**Задания к выполнению:**
1 – Назовите всех поэтов и переводчиков, упомянутых в исследуемом тексте.
2 – Соответствуют ли исследуемому тексту утверждения (a) Григорьев предпосылает поэме эпиграф из «Ада»; (b) последний стих 27-го сонета совпадает с последним стихом «Божественной комедии»; (c) у Григорьева к воспоминаниям героя подталкивает Рим? Ответьте «да» или «нет» и приведите решающие слова текста дословно.

**Исследуемый текст:**
☆ ☆ ☆ ☆ ☆ ☆ ☆

Он мал, он еле видим, жгучий след,
Но он горит - и надобно так мало,
Чтоб вспомнить то, что душу истерзало.
Шум ветра - запах - звук - случайный взгляд
Мелькнули - и душа затрепетала,
Как будто электрический разряд
Ее включает в цепь крушений, слез, утрат.
(Перевод В. Левика)

У Григорьева, как и у Байрона, к воспоминаниям подталкивает героя Венеция, но утверждает в них звучащая в ночи канцона:

Я плыл к Риальто. Всюду тишь стояла:
В волнах канала, в воздухе ночном!
Лишь изредка с весла струя плескала,
Пронизанная месяца лучом,
И долго позади еще мелькала,
Переливаясь ярким серебром.
Но эта тишь гармонией звучала,
Баюкала каким-то страстным сном,
Прозрачно-чутким, жаждущим чего-то.
И сердце, отозвавшись, стало ныть,
И в нем давно не троганная нота
Непрошенная вздумала ожить
И быстро понеслась к далекой дали
Призывным стоном, ропотом печали.

Есть в четвертой песни "Паломничества Чайльд-Гарольда" упоминание о Данте в связи с первой частью "Божественной комедии", присутствующее и у Григорьева. Он не только предпосылает поэме эпиграф из "Ада", но и далее голос Данте продолжает звучать в тексте "Venezia la bella". Так, последний стих 27-го сонета - "Nell mezzo del cammino di mia vita"- есть первый стих "Божественной комедии" и, соответственно, первый стих "Ада".

☆ ☆ ☆ ☆ ☆ ☆ ☆

**Данные для анализа:**
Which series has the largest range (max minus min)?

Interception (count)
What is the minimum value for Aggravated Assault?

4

☆ ☆ ☆ ☆ ☆ ☆ ☆

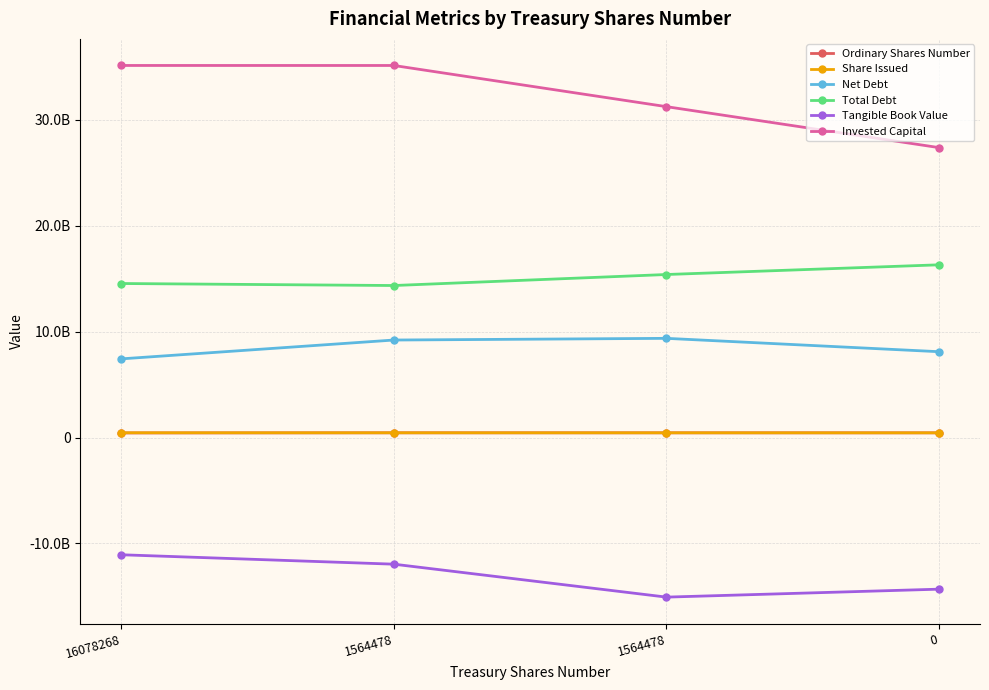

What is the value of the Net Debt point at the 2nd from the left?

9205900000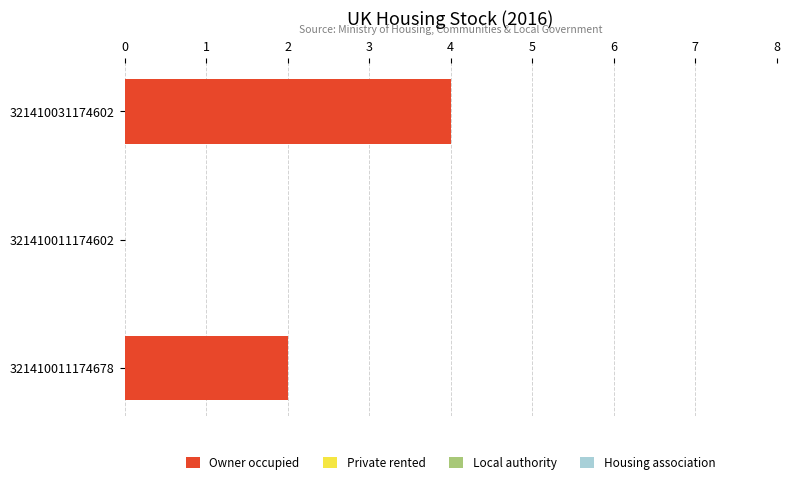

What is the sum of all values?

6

☆ ☆ ☆ ☆ ☆ ☆ ☆

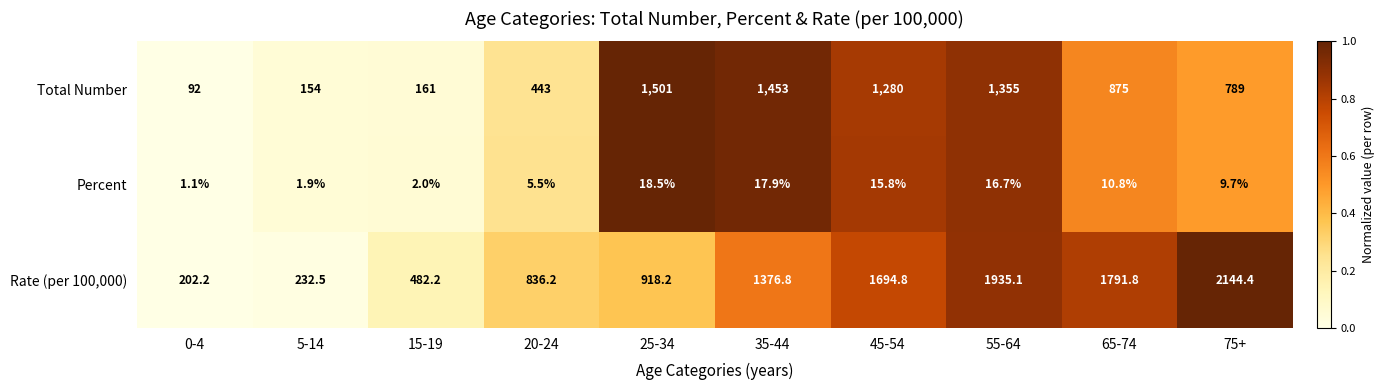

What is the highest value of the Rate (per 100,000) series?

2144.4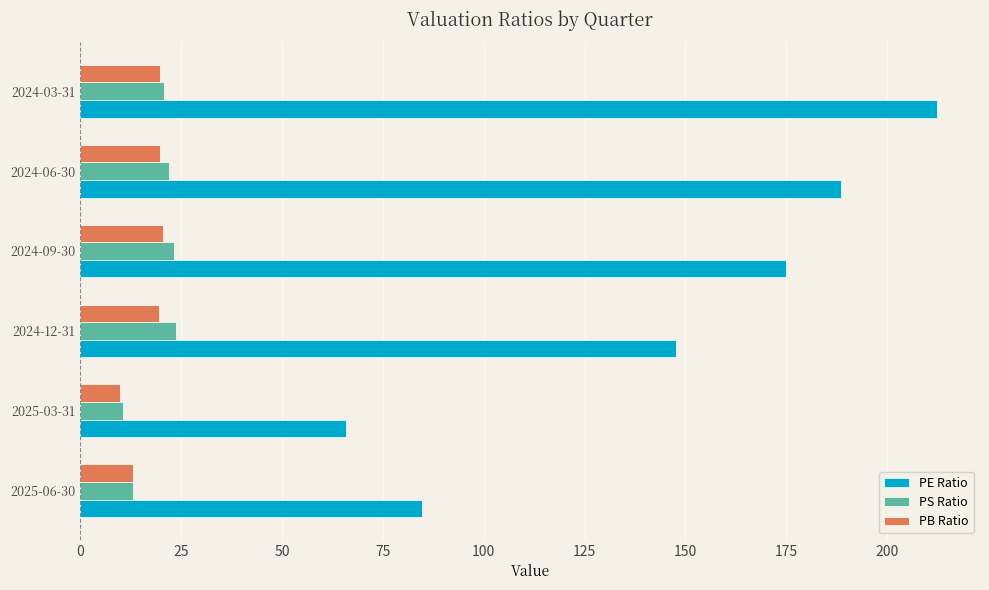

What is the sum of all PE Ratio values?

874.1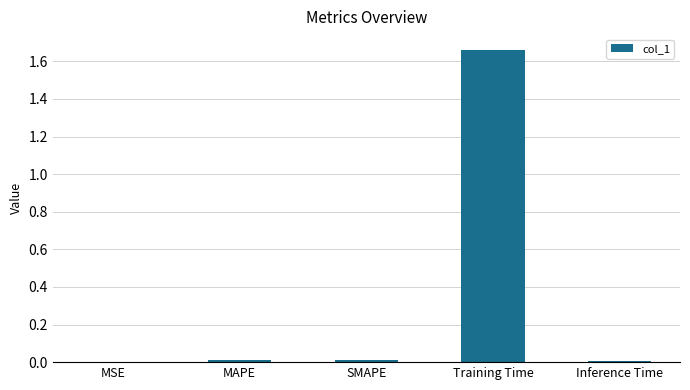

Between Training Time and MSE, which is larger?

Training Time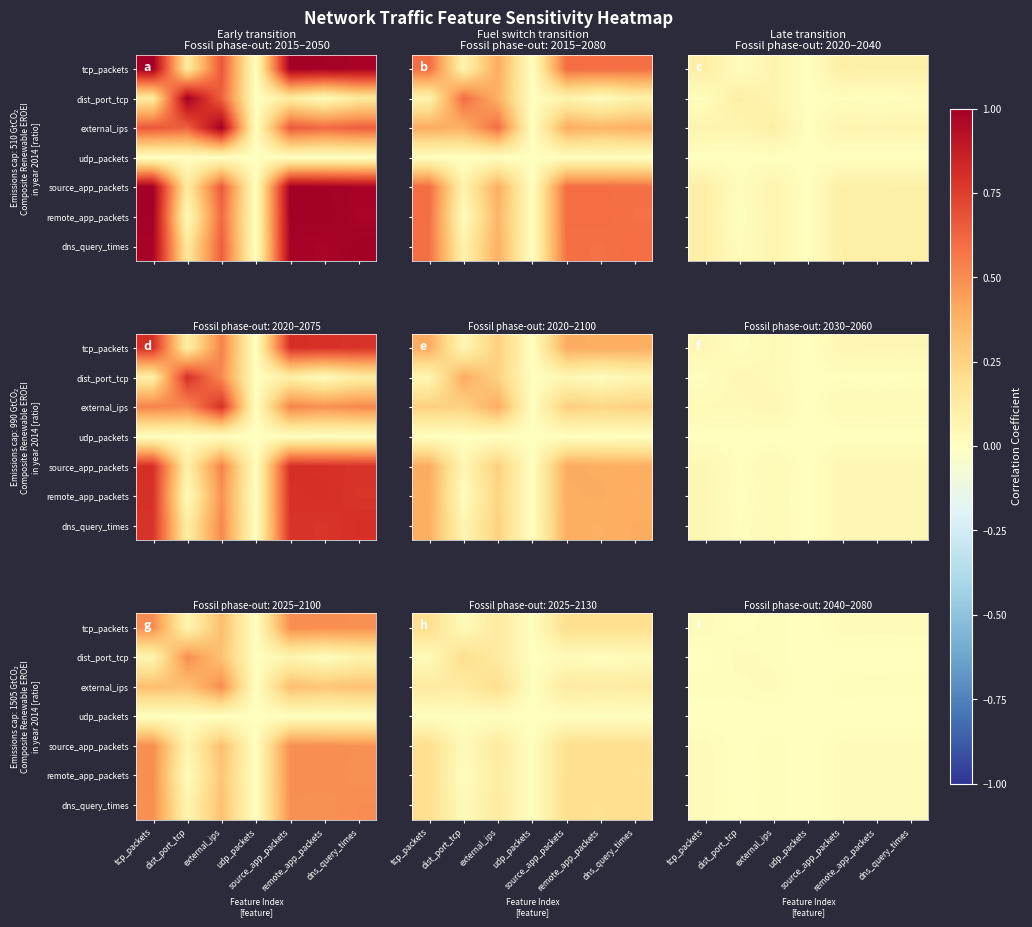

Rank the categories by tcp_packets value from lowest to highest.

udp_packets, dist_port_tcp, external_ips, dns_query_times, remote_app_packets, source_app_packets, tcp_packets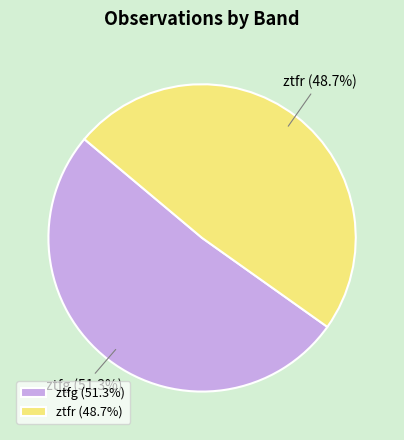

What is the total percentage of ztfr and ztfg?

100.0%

☆ ☆ ☆ ☆ ☆ ☆ ☆

**Ответы к заданиям:**
1 – В. Левик, Григорьев, Байрон, Данте.

2 –
(a) Да: «Он не только предпосылает поэме эпиграф из "Ада"».
(b) Нет: «последний стих 27-го сонета - "Nell mezzo del cammino di mia vita"- есть первый стих "Божественной комедии"».
(c) Нет: «к воспоминаниям подталкивает героя Венеция».